## YOUR ASSIGNMENT
Transcribe every line of the listing below verbatim, keeping each line in its original order and form.

■ ■ ■

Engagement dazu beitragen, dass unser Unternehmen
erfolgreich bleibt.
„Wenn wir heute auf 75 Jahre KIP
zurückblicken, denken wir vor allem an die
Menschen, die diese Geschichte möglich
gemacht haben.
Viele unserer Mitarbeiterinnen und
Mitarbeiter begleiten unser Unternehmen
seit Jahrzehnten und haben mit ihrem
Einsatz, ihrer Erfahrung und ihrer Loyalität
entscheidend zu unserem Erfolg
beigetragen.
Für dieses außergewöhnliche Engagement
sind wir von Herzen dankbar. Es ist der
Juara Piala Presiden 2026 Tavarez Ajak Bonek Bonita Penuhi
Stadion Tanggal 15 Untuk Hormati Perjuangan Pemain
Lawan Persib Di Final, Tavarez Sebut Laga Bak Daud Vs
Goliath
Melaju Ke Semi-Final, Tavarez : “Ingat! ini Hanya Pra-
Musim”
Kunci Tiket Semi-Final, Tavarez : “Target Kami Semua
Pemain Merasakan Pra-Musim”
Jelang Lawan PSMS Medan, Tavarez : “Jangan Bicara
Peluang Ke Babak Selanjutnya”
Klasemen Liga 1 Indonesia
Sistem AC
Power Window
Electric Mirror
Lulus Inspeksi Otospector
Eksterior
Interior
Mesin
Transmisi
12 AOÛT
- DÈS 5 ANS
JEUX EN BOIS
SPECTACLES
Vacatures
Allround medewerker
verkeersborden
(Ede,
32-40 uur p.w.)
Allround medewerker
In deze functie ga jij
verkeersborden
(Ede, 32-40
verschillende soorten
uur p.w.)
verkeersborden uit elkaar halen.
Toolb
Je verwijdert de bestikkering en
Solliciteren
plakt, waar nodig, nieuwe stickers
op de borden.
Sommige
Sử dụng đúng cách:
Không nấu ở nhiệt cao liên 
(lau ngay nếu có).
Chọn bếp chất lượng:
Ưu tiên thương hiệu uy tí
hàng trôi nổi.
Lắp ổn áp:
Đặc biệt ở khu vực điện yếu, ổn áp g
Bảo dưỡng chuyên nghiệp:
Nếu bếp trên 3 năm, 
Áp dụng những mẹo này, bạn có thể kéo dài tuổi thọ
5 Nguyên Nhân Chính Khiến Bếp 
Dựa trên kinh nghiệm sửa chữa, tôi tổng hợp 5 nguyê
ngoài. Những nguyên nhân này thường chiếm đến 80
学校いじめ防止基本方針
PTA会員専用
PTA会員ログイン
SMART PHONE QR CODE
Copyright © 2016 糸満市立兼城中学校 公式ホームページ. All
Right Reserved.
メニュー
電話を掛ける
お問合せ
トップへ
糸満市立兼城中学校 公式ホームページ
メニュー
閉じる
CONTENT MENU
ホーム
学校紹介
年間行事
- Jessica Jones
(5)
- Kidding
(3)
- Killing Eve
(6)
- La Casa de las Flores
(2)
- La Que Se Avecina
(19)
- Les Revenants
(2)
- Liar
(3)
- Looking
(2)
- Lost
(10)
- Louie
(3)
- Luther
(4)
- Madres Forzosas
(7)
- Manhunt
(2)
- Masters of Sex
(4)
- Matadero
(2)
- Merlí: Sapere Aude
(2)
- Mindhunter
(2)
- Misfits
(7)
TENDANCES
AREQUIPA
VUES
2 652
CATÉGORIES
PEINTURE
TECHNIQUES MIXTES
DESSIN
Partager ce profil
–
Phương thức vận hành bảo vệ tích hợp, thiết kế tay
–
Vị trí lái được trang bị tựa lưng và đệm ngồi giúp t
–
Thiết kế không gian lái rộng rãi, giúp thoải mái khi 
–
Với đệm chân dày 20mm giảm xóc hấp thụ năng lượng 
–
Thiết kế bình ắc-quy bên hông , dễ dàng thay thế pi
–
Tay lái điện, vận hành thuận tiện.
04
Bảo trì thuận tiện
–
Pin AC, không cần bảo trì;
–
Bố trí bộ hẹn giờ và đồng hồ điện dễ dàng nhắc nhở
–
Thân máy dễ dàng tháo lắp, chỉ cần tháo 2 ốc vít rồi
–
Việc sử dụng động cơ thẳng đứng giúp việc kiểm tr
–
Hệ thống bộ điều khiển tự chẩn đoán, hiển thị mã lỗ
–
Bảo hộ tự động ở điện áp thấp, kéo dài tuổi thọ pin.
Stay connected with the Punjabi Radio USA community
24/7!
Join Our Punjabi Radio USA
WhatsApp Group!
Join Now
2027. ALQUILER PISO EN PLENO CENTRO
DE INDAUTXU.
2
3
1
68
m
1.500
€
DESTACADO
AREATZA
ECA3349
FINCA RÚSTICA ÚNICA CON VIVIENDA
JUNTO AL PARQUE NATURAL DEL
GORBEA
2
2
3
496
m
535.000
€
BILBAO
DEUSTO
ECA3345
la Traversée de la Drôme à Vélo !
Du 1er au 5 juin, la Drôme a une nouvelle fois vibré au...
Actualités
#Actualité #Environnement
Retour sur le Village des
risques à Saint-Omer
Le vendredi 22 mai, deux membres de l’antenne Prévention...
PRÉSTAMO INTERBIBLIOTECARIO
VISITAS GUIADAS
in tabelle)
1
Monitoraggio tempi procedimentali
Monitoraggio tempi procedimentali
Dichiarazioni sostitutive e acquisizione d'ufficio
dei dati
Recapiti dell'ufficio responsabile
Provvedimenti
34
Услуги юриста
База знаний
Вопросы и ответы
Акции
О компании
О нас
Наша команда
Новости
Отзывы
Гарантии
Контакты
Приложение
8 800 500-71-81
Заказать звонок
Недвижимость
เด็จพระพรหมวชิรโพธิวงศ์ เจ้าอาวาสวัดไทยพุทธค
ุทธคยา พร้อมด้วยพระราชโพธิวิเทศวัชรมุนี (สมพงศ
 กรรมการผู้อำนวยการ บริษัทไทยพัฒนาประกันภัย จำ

■ ■ ■

## ANSWER BELOW
Engagement dazu beitragen, dass unser Unternehmen
erfolgreich bleibt.
„Wenn wir heute auf 75 Jahre KIP
zurückblicken, denken wir vor allem an die
Menschen, die diese Geschichte möglich
gemacht haben.
Viele unserer Mitarbeiterinnen und
Mitarbeiter begleiten unser Unternehmen
seit Jahrzehnten und haben mit ihrem
Einsatz, ihrer Erfahrung und ihrer Loyalität
entscheidend zu unserem Erfolg
beigetragen.
Für dieses außergewöhnliche Engagement
sind wir von Herzen dankbar. Es ist der
Juara Piala Presiden 2026 Tavarez Ajak Bonek Bonita Penuhi
Stadion Tanggal 15 Untuk Hormati Perjuangan Pemain
Lawan Persib Di Final, Tavarez Sebut Laga Bak Daud Vs
Goliath
Melaju Ke Semi-Final, Tavarez : “Ingat! ini Hanya Pra-
Musim”
Kunci Tiket Semi-Final, Tavarez : “Target Kami Semua
Pemain Merasakan Pra-Musim”
Jelang Lawan PSMS Medan, Tavarez : “Jangan Bicara
Peluang Ke Babak Selanjutnya”
Klasemen Liga 1 Indonesia
Sistem AC
Power Window
Electric Mirror
Lulus Inspeksi Otospector
Eksterior
Interior
Mesin
Transmisi
12 AOÛT
- DÈS 5 ANS
JEUX EN BOIS
SPECTACLES
Vacatures
Allround medewerker
verkeersborden
(Ede,
32-40 uur p.w.)
Allround medewerker
In deze functie ga jij
verkeersborden
(Ede, 32-40
verschillende soorten
uur p.w.)
verkeersborden uit elkaar halen.
Toolb
Je verwijdert de bestikkering en
Solliciteren
plakt, waar nodig, nieuwe stickers
op de borden.
Sommige
Sử dụng đúng cách:
Không nấu ở nhiệt cao liên 
(lau ngay nếu có).
Chọn bếp chất lượng:
Ưu tiên thương hiệu uy tí
hàng trôi nổi.
Lắp ổn áp:
Đặc biệt ở khu vực điện yếu, ổn áp g
Bảo dưỡng chuyên nghiệp:
Nếu bếp trên 3 năm, 
Áp dụng những mẹo này, bạn có thể kéo dài tuổi thọ
5 Nguyên Nhân Chính Khiến Bếp 
Dựa trên kinh nghiệm sửa chữa, tôi tổng hợp 5 nguyê
ngoài. Những nguyên nhân này thường chiếm đến 80
学校いじめ防止基本方針
PTA会員専用
PTA会員ログイン
SMART PHONE QR CODE
Copyright © 2016 糸満市立兼城中学校 公式ホームページ. All
Right Reserved.
メニュー
電話を掛ける
お問合せ
トップへ
糸満市立兼城中学校 公式ホームページ
メニュー
閉じる
CONTENT MENU
ホーム
学校紹介
年間行事
- Jessica Jones
(5)
- Kidding
(3)
- Killing Eve
(6)
- La Casa de las Flores
(2)
- La Que Se Avecina
(19)
- Les Revenants
(2)
- Liar
(3)
- Looking
(2)
- Lost
(10)
- Louie
(3)
- Luther
(4)
- Madres Forzosas
(7)
- Manhunt
(2)
- Masters of Sex
(4)
- Matadero
(2)
- Merlí: Sapere Aude
(2)
- Mindhunter
(2)
- Misfits
(7)
TENDANCES
AREQUIPA
VUES
2 652
CATÉGORIES
PEINTURE
TECHNIQUES MIXTES
DESSIN
Partager ce profil
–
Phương thức vận hành bảo vệ tích hợp, thiết kế tay
–
Vị trí lái được trang bị tựa lưng và đệm ngồi giúp t
–
Thiết kế không gian lái rộng rãi, giúp thoải mái khi 
–
Với đệm chân dày 20mm giảm xóc hấp thụ năng lượng 
–
Thiết kế bình ắc-quy bên hông , dễ dàng thay thế pi
–
Tay lái điện, vận hành thuận tiện.
04
Bảo trì thuận tiện
–
Pin AC, không cần bảo trì;
–
Bố trí bộ hẹn giờ và đồng hồ điện dễ dàng nhắc nhở
–
Thân máy dễ dàng tháo lắp, chỉ cần tháo 2 ốc vít rồi
–
Việc sử dụng động cơ thẳng đứng giúp việc kiểm tr
–
Hệ thống bộ điều khiển tự chẩn đoán, hiển thị mã lỗ
–
Bảo hộ tự động ở điện áp thấp, kéo dài tuổi thọ pin.
Stay connected with the Punjabi Radio USA community
24/7!
Join Our Punjabi Radio USA
WhatsApp Group!
Join Now
2027. ALQUILER PISO EN PLENO CENTRO
DE INDAUTXU.
2
3
1
68
m
1.500
€
DESTACADO
AREATZA
ECA3349
FINCA RÚSTICA ÚNICA CON VIVIENDA
JUNTO AL PARQUE NATURAL DEL
GORBEA
2
2
3
496
m
535.000
€
BILBAO
DEUSTO
ECA3345
la Traversée de la Drôme à Vélo !
Du 1er au 5 juin, la Drôme a une nouvelle fois vibré au...
Actualités
#Actualité #Environnement
Retour sur le Village des
risques à Saint-Omer
Le vendredi 22 mai, deux membres de l’antenne Prévention...
PRÉSTAMO INTERBIBLIOTECARIO
VISITAS GUIADAS
in tabelle)
1
Monitoraggio tempi procedimentali
Monitoraggio tempi procedimentali
Dichiarazioni sostitutive e acquisizione d'ufficio
dei dati
Recapiti dell'ufficio responsabile
Provvedimenti
34
Услуги юриста
База знаний
Вопросы и ответы
Акции
О компании
О нас
Наша команда
Новости
Отзывы
Гарантии
Контакты
Приложение
8 800 500-71-81
Заказать звонок
Недвижимость
เด็จพระพรหมวชิรโพธิวงศ์ เจ้าอาวาสวัดไทยพุทธค
ุทธคยา พร้อมด้วยพระราชโพธิวิเทศวัชรมุนี (สมพงศ
 กรรมการผู้อำนวยการ บริษัทไทยพัฒนาประกันภัย จำ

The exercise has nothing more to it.